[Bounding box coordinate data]
-- Opening Marker --

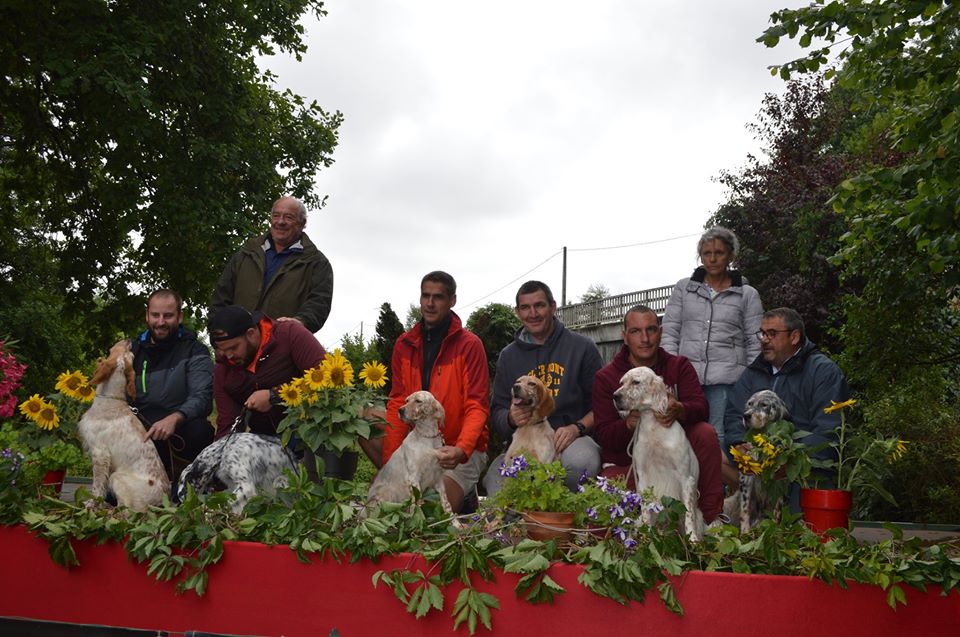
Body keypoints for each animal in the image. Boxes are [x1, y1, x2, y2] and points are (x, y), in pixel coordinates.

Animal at [79, 338, 170, 512]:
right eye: (131, 354)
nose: (128, 340)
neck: (111, 400)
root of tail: (164, 500)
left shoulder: (100, 453)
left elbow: (97, 486)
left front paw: (91, 504)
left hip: (117, 477)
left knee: (126, 511)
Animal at [616, 366, 704, 540]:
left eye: (636, 382)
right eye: (621, 383)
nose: (615, 396)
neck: (653, 429)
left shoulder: (685, 479)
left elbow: (688, 514)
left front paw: (692, 540)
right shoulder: (642, 477)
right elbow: (645, 512)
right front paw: (646, 537)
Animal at [724, 388, 792, 532]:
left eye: (764, 405)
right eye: (750, 403)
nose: (745, 416)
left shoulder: (780, 481)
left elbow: (777, 511)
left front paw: (775, 529)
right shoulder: (746, 477)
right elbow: (745, 510)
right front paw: (745, 532)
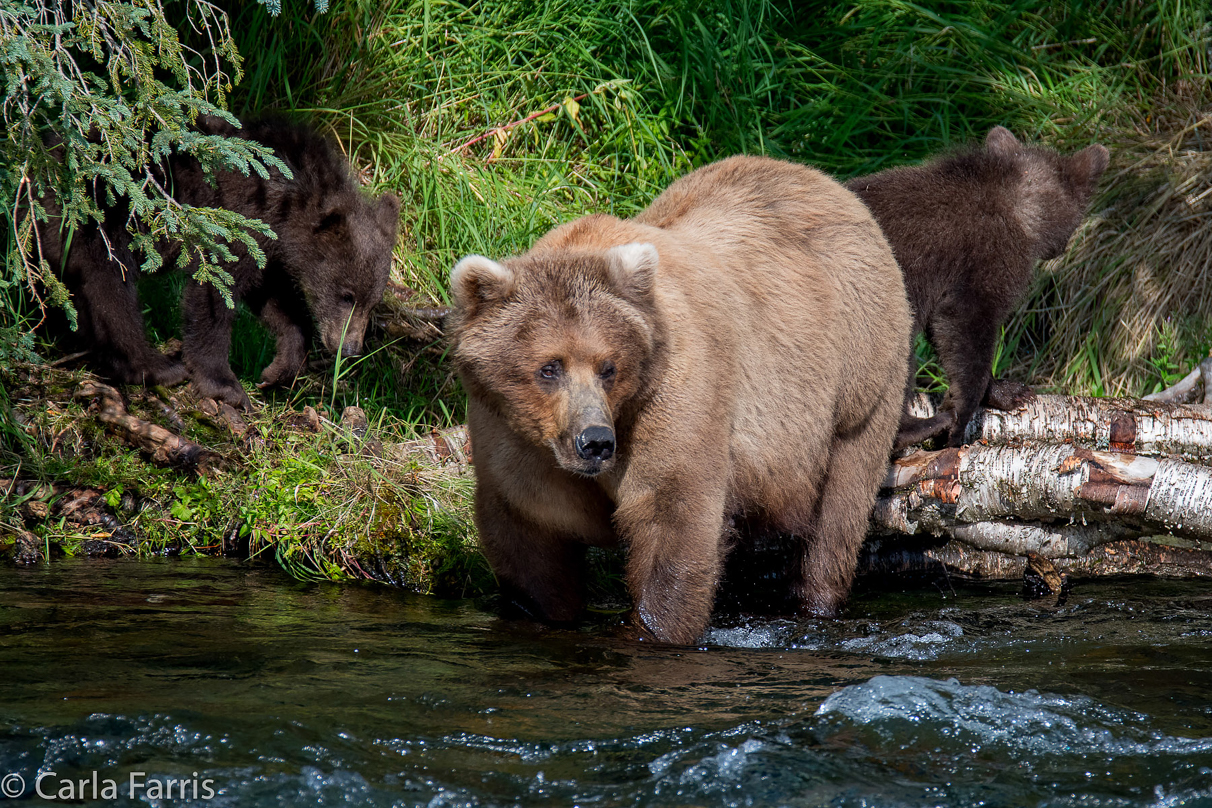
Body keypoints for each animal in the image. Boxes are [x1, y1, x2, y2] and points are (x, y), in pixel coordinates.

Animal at [453, 155, 911, 639]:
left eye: (608, 367)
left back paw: (815, 602)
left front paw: (653, 629)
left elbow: (672, 514)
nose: (595, 441)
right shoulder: (509, 430)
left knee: (838, 510)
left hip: (857, 374)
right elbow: (530, 537)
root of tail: (824, 181)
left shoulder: (673, 392)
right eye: (549, 367)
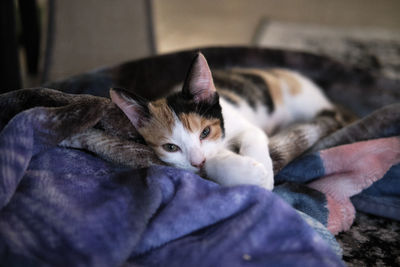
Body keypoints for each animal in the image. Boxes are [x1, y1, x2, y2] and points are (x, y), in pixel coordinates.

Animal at [108, 52, 334, 191]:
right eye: (171, 147)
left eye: (205, 132)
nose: (197, 162)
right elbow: (212, 162)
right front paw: (249, 173)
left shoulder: (245, 126)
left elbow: (253, 136)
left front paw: (263, 175)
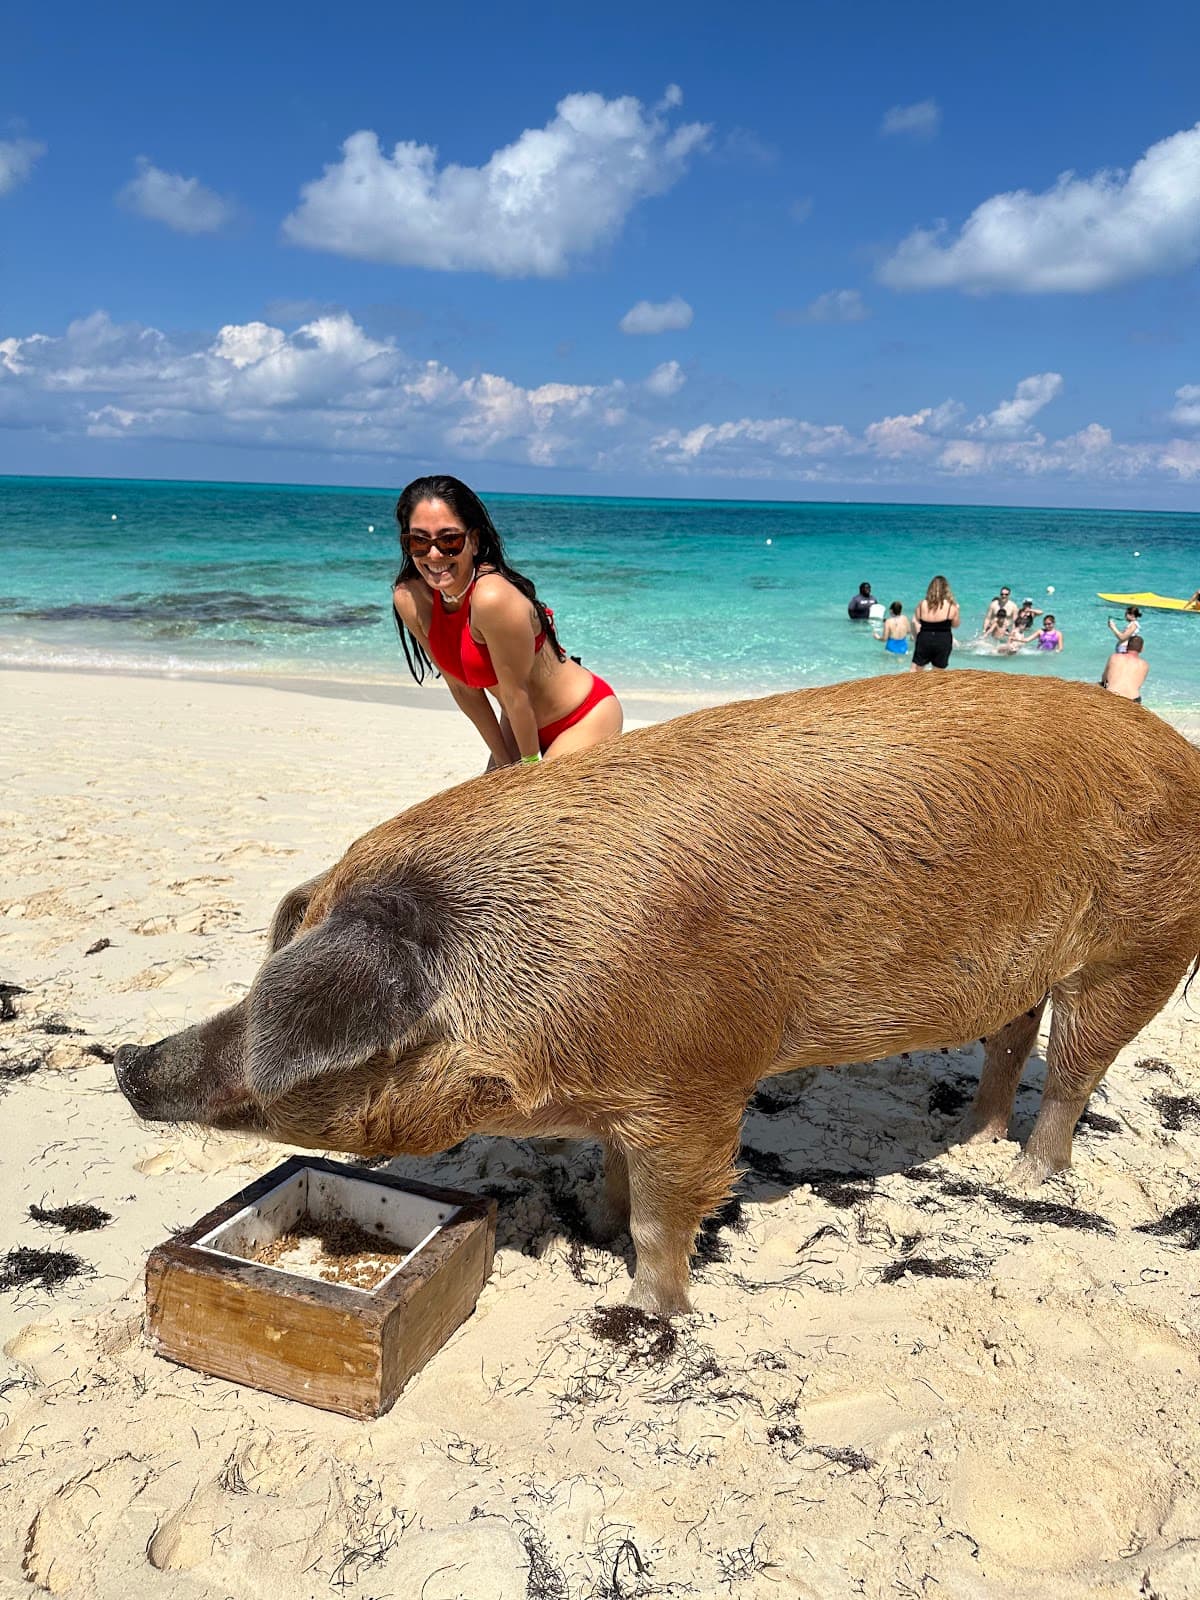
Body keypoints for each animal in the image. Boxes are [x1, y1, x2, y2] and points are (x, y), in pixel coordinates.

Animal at [116, 672, 1200, 1314]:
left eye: (277, 1016)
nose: (127, 1058)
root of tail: (1183, 752)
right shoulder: (627, 1091)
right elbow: (616, 1176)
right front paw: (590, 1228)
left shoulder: (699, 1077)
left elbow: (669, 1208)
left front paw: (647, 1310)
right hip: (1025, 968)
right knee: (1013, 1041)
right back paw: (973, 1143)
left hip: (1144, 944)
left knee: (1077, 1066)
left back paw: (1031, 1172)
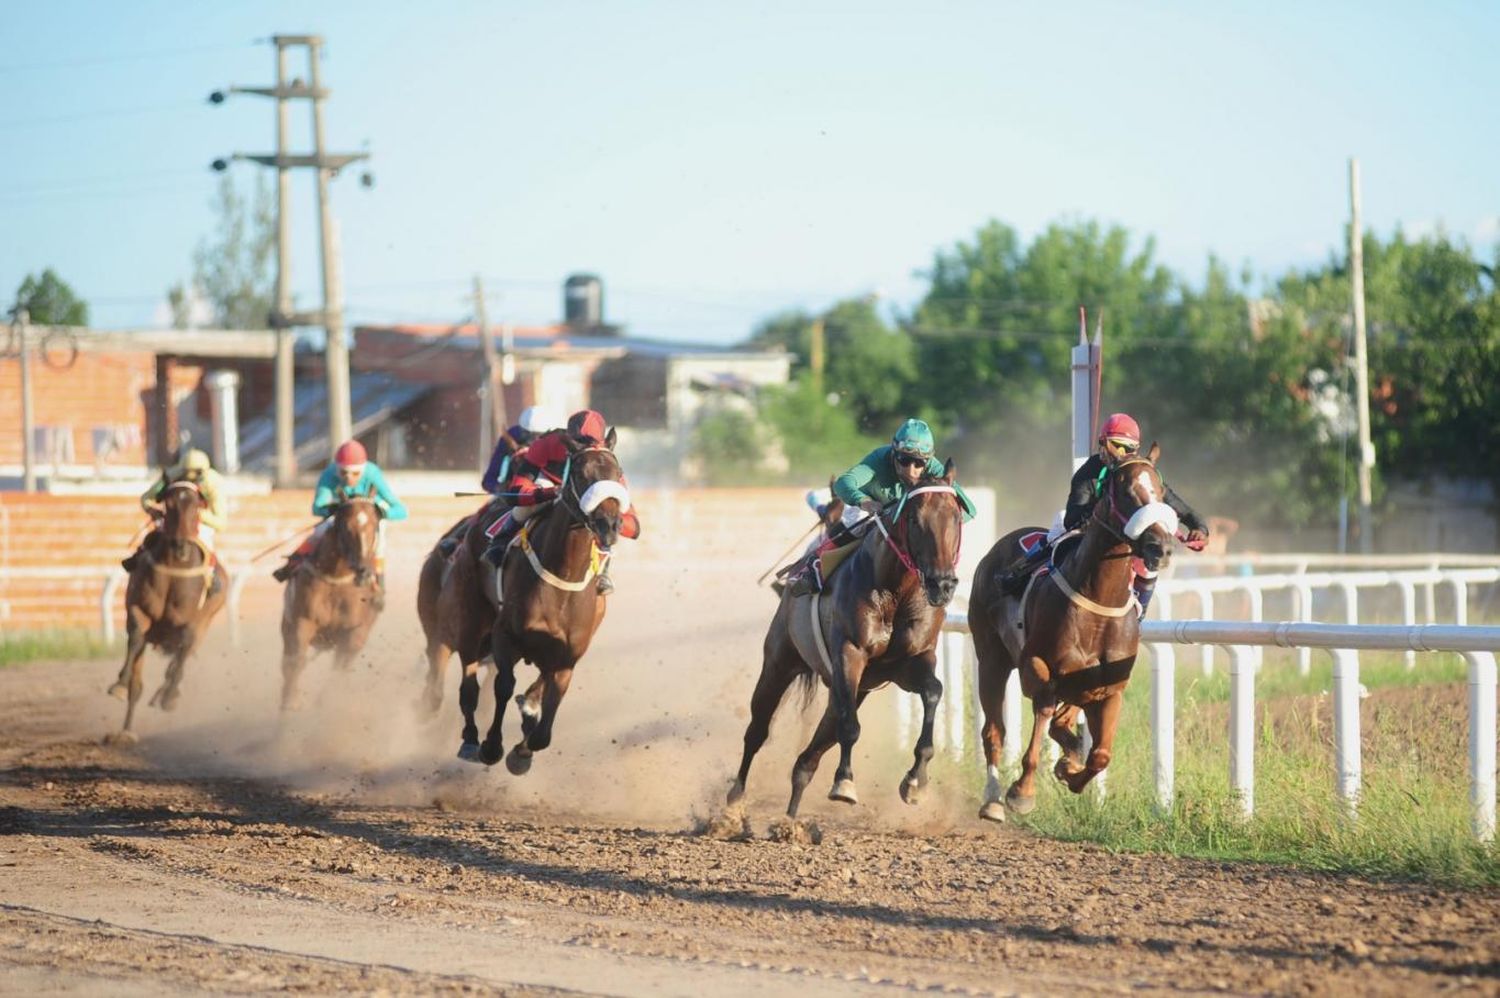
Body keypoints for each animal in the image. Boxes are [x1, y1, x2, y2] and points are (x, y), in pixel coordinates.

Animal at [105, 480, 228, 744]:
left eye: (197, 505)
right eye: (168, 504)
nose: (180, 545)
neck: (174, 570)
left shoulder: (193, 624)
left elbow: (181, 655)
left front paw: (170, 696)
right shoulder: (138, 611)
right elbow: (136, 641)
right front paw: (120, 685)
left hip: (204, 625)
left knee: (178, 661)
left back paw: (167, 694)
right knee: (140, 685)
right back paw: (126, 731)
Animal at [279, 495, 381, 705]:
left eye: (374, 526)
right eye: (346, 527)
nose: (363, 571)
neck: (337, 581)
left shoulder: (353, 631)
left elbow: (340, 668)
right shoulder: (302, 620)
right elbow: (296, 661)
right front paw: (291, 701)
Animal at [453, 429, 624, 768]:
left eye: (618, 473)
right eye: (581, 475)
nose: (610, 526)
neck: (563, 579)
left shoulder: (567, 657)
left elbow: (545, 724)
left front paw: (522, 750)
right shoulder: (505, 635)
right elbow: (503, 686)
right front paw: (492, 746)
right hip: (472, 618)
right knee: (469, 685)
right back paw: (470, 740)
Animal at [726, 462, 960, 822]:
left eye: (956, 517)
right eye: (914, 519)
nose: (942, 584)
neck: (896, 592)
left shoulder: (910, 662)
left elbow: (933, 691)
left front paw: (916, 782)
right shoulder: (850, 654)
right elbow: (850, 727)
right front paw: (844, 783)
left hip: (852, 688)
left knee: (809, 755)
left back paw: (791, 816)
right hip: (780, 661)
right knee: (758, 731)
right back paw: (734, 802)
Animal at [972, 447, 1182, 822]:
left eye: (1160, 492)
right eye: (1126, 491)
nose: (1162, 547)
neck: (1099, 601)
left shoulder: (1111, 686)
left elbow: (1100, 754)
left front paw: (1070, 772)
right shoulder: (1036, 665)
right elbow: (1042, 713)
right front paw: (1022, 791)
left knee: (1063, 722)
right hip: (991, 658)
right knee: (994, 731)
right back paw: (994, 799)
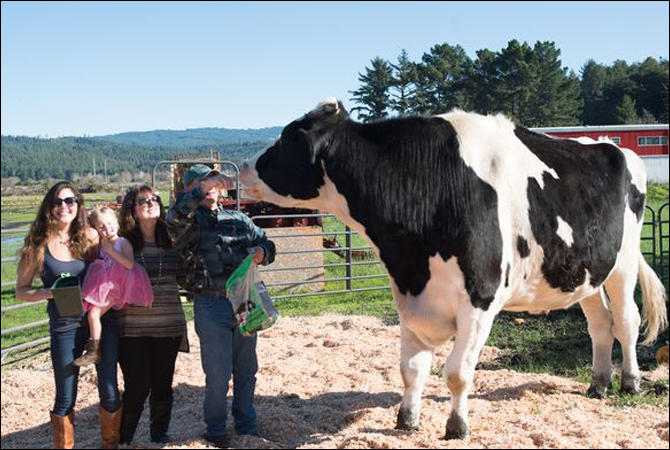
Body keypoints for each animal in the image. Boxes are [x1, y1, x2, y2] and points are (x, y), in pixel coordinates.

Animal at [239, 99, 668, 440]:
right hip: (586, 272)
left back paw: (630, 382)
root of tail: (608, 145)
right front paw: (406, 421)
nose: (241, 168)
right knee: (600, 323)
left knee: (626, 320)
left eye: (287, 139)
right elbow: (411, 369)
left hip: (623, 261)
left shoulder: (480, 300)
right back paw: (598, 384)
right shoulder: (410, 295)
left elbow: (457, 372)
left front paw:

-- Closing Marker --

## EXERCISE GOAL
Beginning at the line above that contains "right shoulder: (138, 611)", return each line exactly through the line that contains "right front paw: (291, 701)", and no others.

## ANSWER TO THIS PROBLEM
right shoulder: (138, 611)
right elbow: (136, 641)
right front paw: (120, 685)
left hip: (204, 625)
left knee: (178, 661)
left back paw: (167, 694)
right knee: (140, 685)
right back paw: (126, 731)
Animal at [279, 495, 381, 705]:
left eye: (374, 526)
right eye: (346, 527)
nose: (363, 571)
neck: (337, 581)
left shoulder: (353, 631)
left elbow: (340, 668)
right shoulder: (302, 620)
right elbow: (296, 661)
right front paw: (291, 701)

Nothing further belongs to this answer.